Monday 23 March 2009

Do You Control Your Thoughts? Enjoying the Spirit of Inquiry

Editor's Note: This post contains affiliate links. Linda Clement only ever shares links to books she has read and believes are of value. No authors have been harmed in the sharing of these recommendations...

I've been reading Byron Katie lately... I read her personal story of coming to her method probably nearly 20 years ago, but never thought to see if she'd written anything at the time....

http://amzn.to/2tBZc8M




Nevertheless: I'm currently reading I Need Your Love... is that true? 




and I just finished Who Would You Be Without Your Story? both of which I found fascinating and hard to put down. They reinforce things I've known for a long time, but don't really live and often forget entirely. 

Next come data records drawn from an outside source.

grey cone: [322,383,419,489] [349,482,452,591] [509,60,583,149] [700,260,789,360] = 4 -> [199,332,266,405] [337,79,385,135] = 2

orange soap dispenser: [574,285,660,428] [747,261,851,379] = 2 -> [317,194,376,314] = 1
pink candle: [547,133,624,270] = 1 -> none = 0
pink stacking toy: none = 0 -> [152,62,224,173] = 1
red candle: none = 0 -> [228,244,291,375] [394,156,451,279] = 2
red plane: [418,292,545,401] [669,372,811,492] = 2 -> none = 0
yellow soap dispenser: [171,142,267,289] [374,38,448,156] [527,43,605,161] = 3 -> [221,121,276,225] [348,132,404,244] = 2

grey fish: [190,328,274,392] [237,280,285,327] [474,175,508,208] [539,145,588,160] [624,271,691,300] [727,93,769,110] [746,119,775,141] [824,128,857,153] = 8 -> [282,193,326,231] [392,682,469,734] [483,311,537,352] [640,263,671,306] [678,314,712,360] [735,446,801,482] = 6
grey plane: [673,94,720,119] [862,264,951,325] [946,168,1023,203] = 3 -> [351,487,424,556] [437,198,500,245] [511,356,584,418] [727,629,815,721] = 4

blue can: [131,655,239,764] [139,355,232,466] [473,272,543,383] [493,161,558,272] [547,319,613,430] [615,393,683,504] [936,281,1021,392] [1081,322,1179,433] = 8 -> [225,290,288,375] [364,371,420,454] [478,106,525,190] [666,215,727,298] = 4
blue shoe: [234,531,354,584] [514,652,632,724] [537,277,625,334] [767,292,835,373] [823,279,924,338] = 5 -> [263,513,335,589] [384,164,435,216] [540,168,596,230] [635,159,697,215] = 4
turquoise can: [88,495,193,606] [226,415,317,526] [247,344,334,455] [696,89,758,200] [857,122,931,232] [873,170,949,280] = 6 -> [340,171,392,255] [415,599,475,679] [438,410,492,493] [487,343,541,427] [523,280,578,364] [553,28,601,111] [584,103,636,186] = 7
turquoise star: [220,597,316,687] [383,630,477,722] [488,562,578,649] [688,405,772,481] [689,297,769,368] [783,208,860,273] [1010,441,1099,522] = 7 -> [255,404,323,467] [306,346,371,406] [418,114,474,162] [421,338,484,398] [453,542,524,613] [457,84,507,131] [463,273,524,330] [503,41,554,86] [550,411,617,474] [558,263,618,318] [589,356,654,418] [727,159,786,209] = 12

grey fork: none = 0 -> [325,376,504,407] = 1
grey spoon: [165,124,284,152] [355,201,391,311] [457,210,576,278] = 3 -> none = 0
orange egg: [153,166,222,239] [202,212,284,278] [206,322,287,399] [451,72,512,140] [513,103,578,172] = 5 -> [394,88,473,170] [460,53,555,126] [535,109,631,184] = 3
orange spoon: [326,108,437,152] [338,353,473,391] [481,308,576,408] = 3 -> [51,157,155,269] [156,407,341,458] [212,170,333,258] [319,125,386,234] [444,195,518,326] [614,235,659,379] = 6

Hilariously, I had just finished a book recommended by my coach (The Art of Possibility by Rosamund Stone Zander and Ben Zander), which reinforces exactly the same things. Then, about two days after I finished the last of them, I found an article in an Oprah magazine about why goal setting often doesn't work... which repeats the theme.


I love synchronicity!


What I Know
  • people (me included) are wrapped up in their thinking far more than they are engaged in what is really happening at any given moment
  • everything I believe about the world is a result of two things: my perception and my beliefs (thoughts) about my perceptions

  • there is no way to find out if another person experiences their world in the same way I do -- no way to find out if when I say 'that's yellow' and they agree if they see the same colour I do... everyone's brains construct 'reality' alone, and while we can agree on the labels there is no way to know if our brains share the perceptions

  • people's motives are always for the best -- no one gets up in the morning intending to mess up anyone's life, including their own, even if that is what happens throughout the day

1 comment:

  1. That is all positively Buddhist! Well said. Now I'll have to look into reading the books you mentioned.